Mijn zorgboerderij hoeft niet verder te groeien, want geloof in kleinschaligheid en maatwerk. Dat zal ik ook bij de Federatie in blijven brengen. Daarvoor is het nodig een visie op de toekomst te hebben en dit uit te dragen naar de politiek. Dat er nog meer krapte komt in de zorg is onvermijdelijk. Maar ook is voor mij helder dat we bestaansrecht hebben met onze kwaliteit en ons goede kwaliteitskader en met minder overhead dan bij reguliere instellingen. Ik ben directeur, begeleider, secteratesse en schoonmaker ineen. Maar ook wij moeten blijven kijken naar manieren om de kosten te drukken. Indicatieloze dagbesteding is daar een mooi voorbeeld van. Een ouderbijdrage is misschien ook iets om over na te denken.”

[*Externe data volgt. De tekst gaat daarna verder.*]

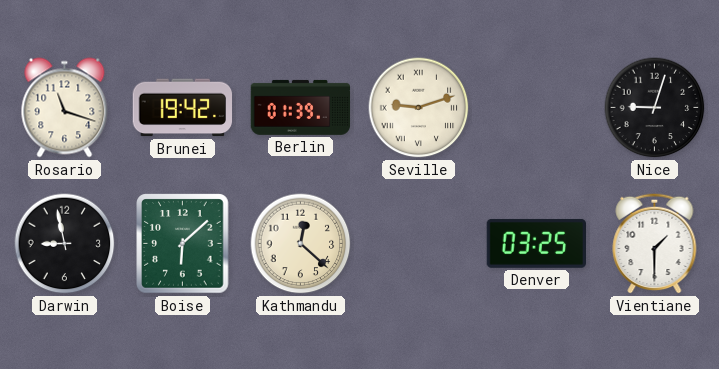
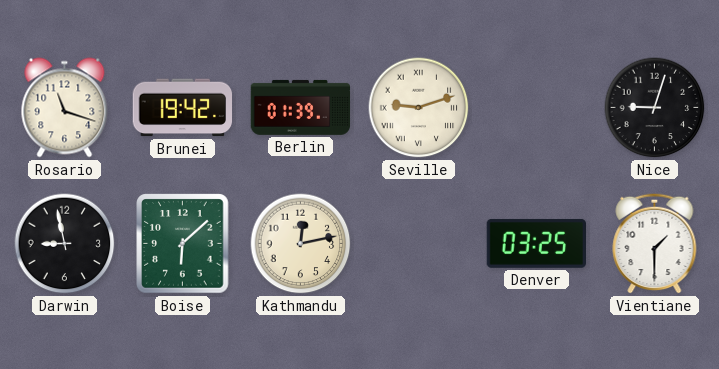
Kathmandu: 12:22 -> 12:13
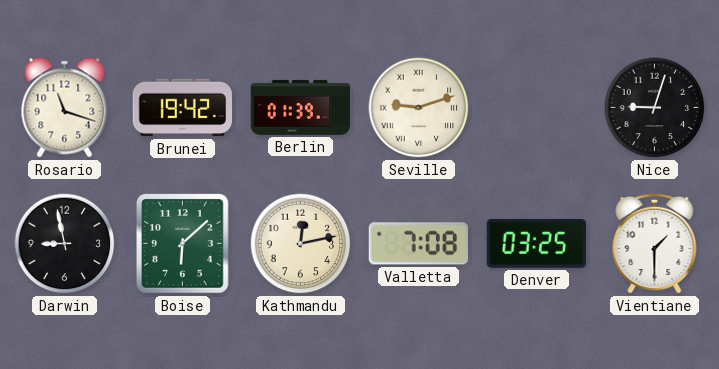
Valletta: none -> 7:08
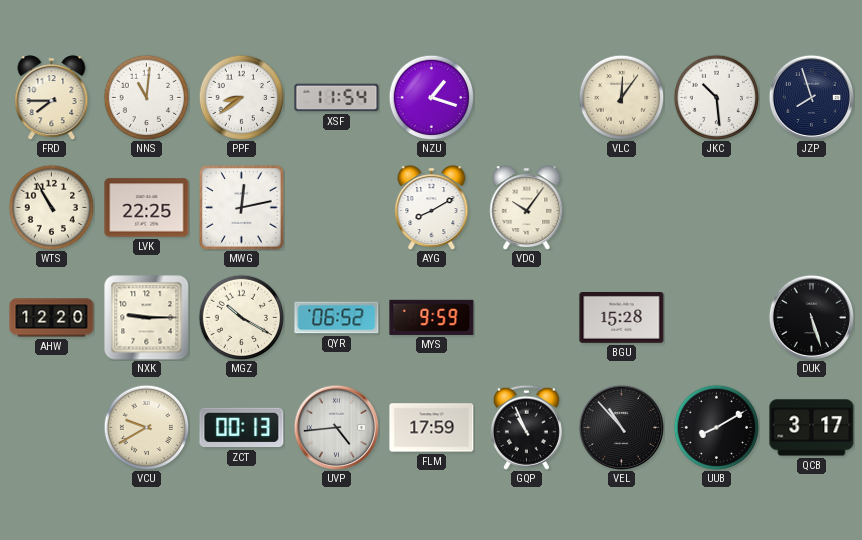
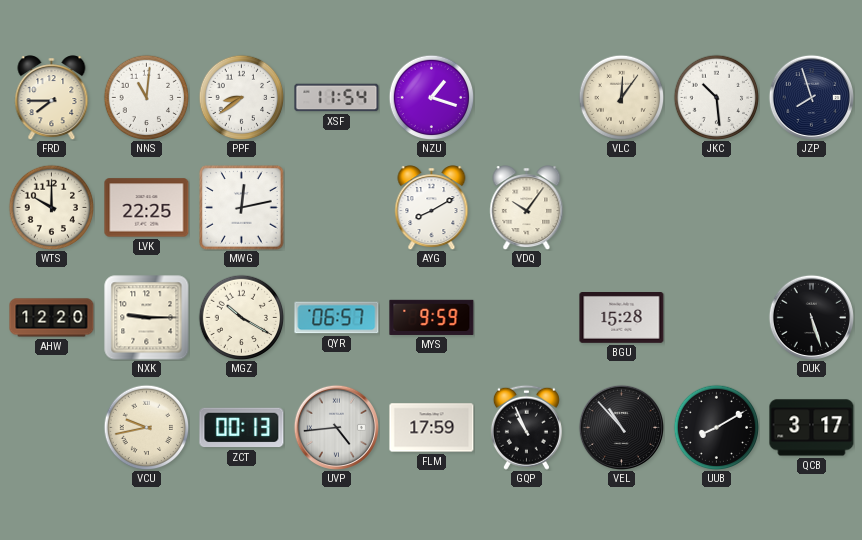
WTS: 10:55 -> 10:00
QYR: 06:52 -> 06:57
VCU: 9:40 -> 9:43
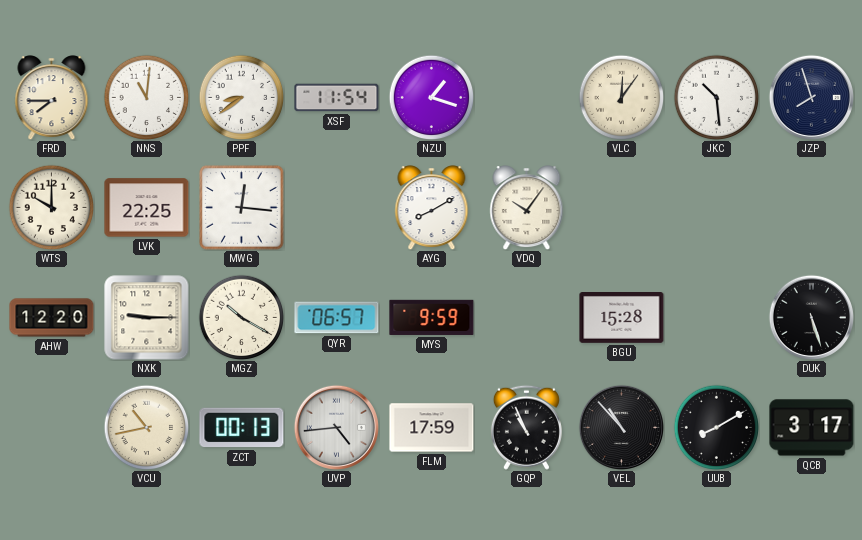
MWG: 12:13 -> 12:16
VCU: 9:43 -> 10:43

Uiteindelijk serieus genomen

In het verleden was Wilma al betrokken bij een goede actie die de zorgboeren op de kaart zette. “Toen de Awzb kwam, gingen veel zorgboerderijen als onderaannemer aan de slag voor reguliere zorginstellingen. Ook al was er ook nog de mogelijkheid via PGB gelden te werken. Dat ging prima, tot een grote zorginstelling besloot zelf dagbesteding te gaan doen. Onze deelnemers en hun familie lieten het er niet bij zitten en toonden bereidheid hun dagbestedingsbudget als PGB te gaan aanvragen, om daarmee op de zorgboerderij te kunnen blijven. Dat heeft ervoor gezorgd dat we alsnog aan tafel kwamen en inmiddels worden we serieus genomen, zitten we als onderaannemer bij vergaderingen met grote zorgaanbieders aan. We bieden gewoon iets unieks wat helpend is, dat beseft nu iedereen wel.”

Administratieve druk op de agenda

In Flevoland zijn er veel zelfstandige, ervaren zorgboeren. Het is leuk ook hun ervaringen te kunnen delen in de Federatie. Ik zit ook in de commissie kwaliteit, waar ik eveneens het perspectief van de kleine zorgboer inbreng. Zo heb ik net zelf ervaren hoe het is om een financiële jaarverantwoording te doen. Dat was echt een kriem en niks voor mij. Solvabiliteit, passiva, activa, wát een termen. Gelukkig kreeg ik er hulp bij. Het jaarverslag van het keurmerk vind ik wel prima, dat gaat over inhoud en helpt bij leren en reflecteren. Het is een stok achter de deur dat je niet zomaar iets doet. Persoonlijk zou ik een jaarlijkse onverwachte audit ook mooi vinden, want op papier kan het weer anders zijn dan in de praktijk. Maar ik snap dat dat kostbaar is. Veel bezoek ontvangen helpt ook, dan heb je veel blikken van buiten. Zoals met de Open dag op 14 juni.”